FIG 3MALD-TOF MS analysis of the C4 LC fractions 8 to 10. The peak of m/z 3,645 and its singly charged protein peak (m/z 7,289) are evident in fraction 9.
FIG 4Nano-LC-MS/MS spectra for identification of RS14Z_ENTFA. The identified protein sequence is underlined.

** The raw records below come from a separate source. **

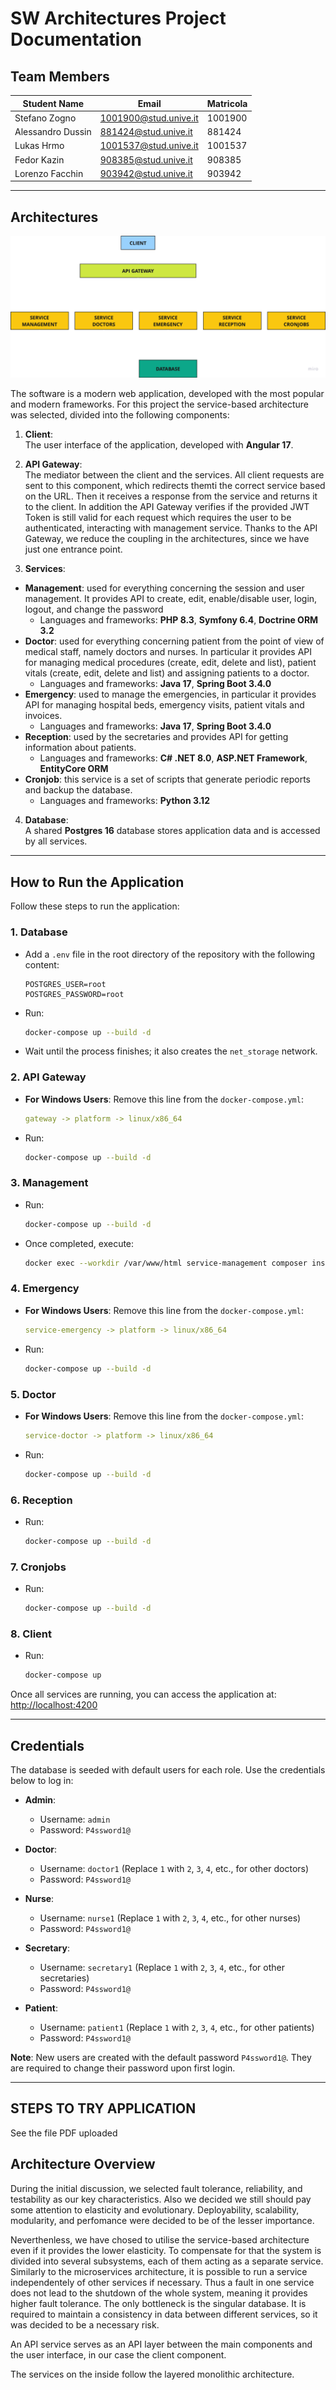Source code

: # SW Architectures Project Documentation

## Team Members

| Student Name      | Email                 | Matricola |
|-------------------|-----------------------|-----------|
| Stefano Zogno     | 1001900@stud.unive.it | 1001900   |
| Alessandro Dussin | 881424@stud.unive.it  | 881424    |
| Lukas Hrmo        | 1001537@stud.unive.it | 1001537   |
| Fedor Kazin       | 908385@stud.unive.it  | 908385    |
| Lorenzo Facchin   | 903942@stud.unive.it  | 903942    |

---

## Architectures

![Alt text](sw_architecture.png)

The software is a modern web application, developed with the most popular and modern frameworks. For this project the service-based architecture was selected, divided into the following components:

1. **Client**:  
   The user interface of the application, developed with **Angular 17**.

2. **API Gateway**:  
   The mediator between the client and the services. All client requests are sent to this component, which redirects themti the correct service based on the URL. Then it receives a response from the service and returns it to the client. In addition the API Gateway verifies if the provided JWT Token is still valid for each request which requires the user to be authenticated, interacting with management service. Thanks to the API Gateway, we reduce the coupling in the architectures, since we have just one entrance point.

3. **Services**:
  - **Management**: used for everything concerning the session and user management. It provides API to create, edit, enable/disable user, login, logout, and change the password
    - Languages and frameworks: **PHP 8.3**, **Symfony 6.4**, **Doctrine ORM 3.2**
  - **Doctor**: used for everything concerning patient from the point of view of medical staff, namely doctors and nurses. In particular it provides API for managing medical procedures (create, edit, delete and list), patient vitals (create, edit, delete and list) and assigning patients to a doctor.
    - Languages and frameworks: **Java 17**, **Spring Boot 3.4.0**
  - **Emergency**: used to manage the emergencies, in particular it provides API for managing hospital beds, emergency visits, patient vitals and invoices.
    - Languages and frameworks: **Java 17**, **Spring Boot 3.4.0**
  - **Reception**: used by the secretaries and provides API for getting information about patients.
    - Languages and frameworks: **C# .NET 8.0**, **ASP.NET Framework**, **EntityCore ORM**
  - **Cronjob**: this service is a set of scripts that generate periodic reports and backup the database.
    - Languages and frameworks: **Python 3.12**

4. **Database**:  
   A shared **Postgres 16** database stores application data and is accessed by all services.

---

## How to Run the Application

Follow these steps to run the application:

### 1. Database

- Add a `.env` file in the root directory of the repository with the following content:
  ```env
  POSTGRES_USER=root
  POSTGRES_PASSWORD=root
  ```
- Run:
  ```bash
  docker-compose up --build -d
  ```
- Wait until the process finishes; it also creates the `net_storage` network.

### 2. API Gateway

- **For Windows Users**: Remove this line from the `docker-compose.yml`:
  ```yaml
  gateway -> platform -> linux/x86_64
  ```
- Run:
  ```bash
  docker-compose up --build -d
  ```

### 3. Management

- Run:
  ```bash
  docker-compose up --build -d
  ```
- Once completed, execute:
  ```bash
  docker exec --workdir /var/www/html service-management composer install --no-interaction --optimize-autoloader
  ```

### 4. Emergency

- **For Windows Users**: Remove this line from the `docker-compose.yml`:
  ```yaml
  service-emergency -> platform -> linux/x86_64
  ```
- Run:
  ```bash
  docker-compose up --build -d
  ```

### 5. Doctor

- **For Windows Users**: Remove this line from the `docker-compose.yml`:
  ```yaml
  service-doctor -> platform -> linux/x86_64
  ```
- Run:
  ```bash
  docker-compose up --build -d
  ```

### 6. Reception

- Run:
  ```bash
  docker-compose up --build -d
  ```

### 7. Cronjobs

- Run:
  ```bash
  docker-compose up --build -d
  ```

### 8. Client

- Run:
  ```bash
  docker-compose up
  ```

Once all services are running, you can access the application at:
[http://localhost:4200](http://localhost:4200)

---

## Credentials

The database is seeded with default users for each role. Use the credentials below to log in:

- **Admin**:
  - Username: `admin`
  - Password: `P4ssword1@`

- **Doctor**:
  - Username: `doctor1` (Replace `1` with `2`, `3`, `4`, etc., for other doctors)
  - Password: `P4ssword1@`

- **Nurse**:
  - Username: `nurse1` (Replace `1` with `2`, `3`, `4`, etc., for other nurses)
  - Password: `P4ssword1@`

- **Secretary**:
  - Username: `secretary1` (Replace `1` with `2`, `3`, `4`, etc., for other secretaries)
  - Password: `P4ssword1@`

- **Patient**:
  - Username: `patient1` (Replace `1` with `2`, `3`, `4`, etc., for other patients)
  - Password: `P4ssword1@`

**Note**: New users are created with the default password `P4ssword1@`. They are required to change their password upon
first login.

---

## STEPS TO TRY APPLICATION

See the file PDF uploaded 

## Architecture Overview

During the initial discussion, we selected fault tolerance, reliability, and testability as our key characteristics. Also we decided we still should pay some attention to elasticity and evolutionary. Deployability, scalability, modularity, and perfomance were decided to be of the lesser importance. 

Neverthenless, we have chosed to utilise the service-based architecture even if it provides the lower elasticity. To compensate for that the system is divided into several subsystems, each of them acting as a separate service. Similarly to the microservices architecture, it is possible to run a service independentely of other services if necessary. Thus a fault in one service does not lead to the shutdown of the whole system, meaning it provides higher fault tolerance. The only bottleneck is the singular database. It is required to maintain a consistency in data between different services, so it was decided to be a necessary risk. 

An API service serves as an API layer between the main components and the user interface, in our case the client component. 

The services on the inside follow the layered monolithic architecture.




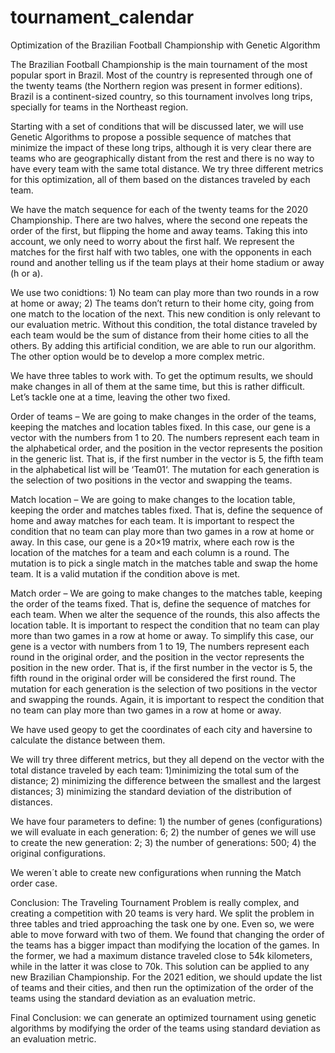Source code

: # tournament_calendar
Optimization of the Brazilian Football Championship with Genetic Algorithm

The Brazilian Football Championship is the main tournament of the most popular sport in Brazil. Most of the country is represented through one of the twenty teams (the Northern region was present in former editions). Brazil is a continent-sized country, so this tournament involves long trips, specially for teams in the Northeast region.

Starting with a set of conditions that will be discussed later, we will use Genetic Algorithms to propose a possible sequence of matches that minimize the impact of these long trips, although it is very clear there are teams who are geographically distant from the rest and there is no way to have every team with the same total distance. We try three different metrics for this optimization, all of them based on the distances traveled by each team.

We have the match sequence for each of the twenty teams for the 2020 Championship. There are two halves, where the second one repeats the order of the first, but flipping the home and away teams. Taking this into account, we only need to worry about the first half. We represent the matches for the first half with two tables, one with the opponents in each round and another telling us if the team plays at their home stadium or away (h or a).

We use two conidtions: 1) No team can play more than two rounds in a row at home or away; 2) The teams don’t return to their home city, going from one match to the location of the next. This new condition is only relevant to our evaluation metric. Without this condition, the total distance traveled by each team would be the sum of distance from their home cities to all the others. By adding this artificial condition, we are able to run our algorithm. The other option would be to develop a more complex metric.

We have three tables to work with. To get the optimum results, we should make changes in all of them at the same time, but this is rather difficult. Let’s tackle one at a time, leaving the other two fixed.

Order of teams – We are going to make changes in the order of the teams, keeping the matches and location tables fixed. In this case, our gene is a vector with the numbers from 1 to 20. The numbers represent each team in the alphabetical order, and the position in the vector represents the position in the generic list. That is, if the first number in the vector is 5, the fifth team in the alphabetical list will be ‘Team01‘. The mutation for each generation is the selection of two positions in the vector and swapping the teams.

Match location – We are going to make changes to the location table, keeping the order and matches tables fixed. That is, define the sequence of home and away matches for each team. It is important to respect the condition that no team can play more than two games in a row at home or away. In this case, our gene is a 20×19 matrix, where each row is the location of the matches for a team and each column is a round. The mutation is to pick a single match in the matches table and swap the home team. It is a valid mutation if the condition above is met.

Match order – We are going to make changes to the matches table, keeping the order of the teams fixed. That is, define the sequence of matches for each team. When we alter the sequence of the rounds, this also affects the location table. It is important to respect the condition that no team can play more than two games in a row at home or away. To simplify this case, our gene is a vector with numbers from 1 to 19, The numbers represent each round in the original order, and the position in the vector represents the position in the new order. That is, if the first number in the vector is 5, the fifth round in the original order will be considered the first round. The mutation for each generation is the selection of two positions in the vector and swapping the rounds. Again, it is important to respect the condition that no team can play more than two games in a row at home or away.

We have used geopy to get the coordinates of each city and haversine to calculate the distance between them.

We will try three different metrics, but they all depend on the vector with the total distance traveled by each team: 1)minimizing the total sum of the distance; 2) minimizing the difference between the smallest and the largest distances; 3) minimizing the standard deviation of the distribution of distances.

We have four parameters to define: 1) the number of genes (configurations) we will evaluate in each generation: 6; 2) the number of genes we will use to create the new generation: 2; 3) the number of generations: 500; 4) the original configurations. 

We weren´t able to create new configurations when running the Match order case.

Conclusion:
The Traveling Tournament Problem is really complex, and creating a competition with 20 teams is very hard. We split the problem in three tables and tried approaching the task one by one. Even so, we were able to move forward with two of them. We found that changing the order of the teams has a bigger impact than modifying the location of the games. In the former, we had a maximum distance traveled close to 54k kilometers, while in the latter it was close to 70k. This solution can be applied to any new Brazilian Championship. For the 2021 edition, we should update the list of teams and their cities, and then run the optimization of the order of the teams using the standard deviation as an evaluation metric.

Final Conclusion: we can generate an optimized tournament using genetic algorithms by modifying the order of the teams using standard deviation as an evaluation metric.
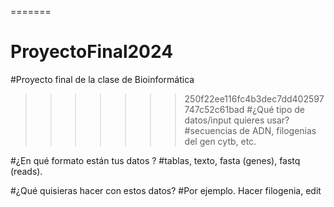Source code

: =======
# ProyectoFinal2024
#Proyecto final de la clase de Bioinformática
>>>>>>> 250f22ee116fc4b3dec7dd402597747c52c61bad
#¿Qué tipo de datos/input quieres usar? 
#secuencias de ADN, filogenias del gen cytb, etc.

#¿En qué formato están tus datos ?
#tablas, texto, fasta (genes), fastq (reads).

#¿Qué quisieras hacer con estos datos?
#Por ejemplo. Hacer filogenia, edit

FIG 5(a) Schematic illustration of the application of the VREfm model. A timeline of the bacterial culture testing using currently used clinical tests (i.e., traditional approach) and a modified timeline with the VREfm model incorporated (i.e., ML approach) are shown. In the traditional approach, specimens are collected for bacterial culture test. Usually, 1 day is needed for growth of a single colony for species identification (by MALDI-TOF MS). Vancomycin AST for VREfm requires another 1 day. In contrast, in the ML approach, the VREfm model can provide preliminary AST results at the time when the bacterial species is identified by MALDI-TOF MS. In the treatment of VREfm, the ML approach can improve the accuracy of antibiotic use. Meanwhile, the turnaround time of the bacterial culture test can be reduced to 1 day, which is a 50% reduction. (b) Schematic illustration of the study design. The study included several steps, i.e., data collection, data preprocessing, predictor candidate extraction and important predictor selection, and model training, evaluation, and testing. Data were obtained from two tertiary medical centers (Linkou and Kaohsiung branches of CGMH). The data included mass spectra and results of the vancomycin susceptibility testing of E. faecium strains. Data from the CGMH Linkou branch were used for model training and validation, while data from the CGMH Kaohsiung branch served as independent testing data. In the steps of data preprocessing and predictor candidate extraction and important predictor selection, a specific set of crucial predictors was used for model training. k-fold, timewise CV, and external validation were used to confirm the models’ robustness. The VREfm prediction model can detect VREfm accurately at least 1 day earlier than the current method can.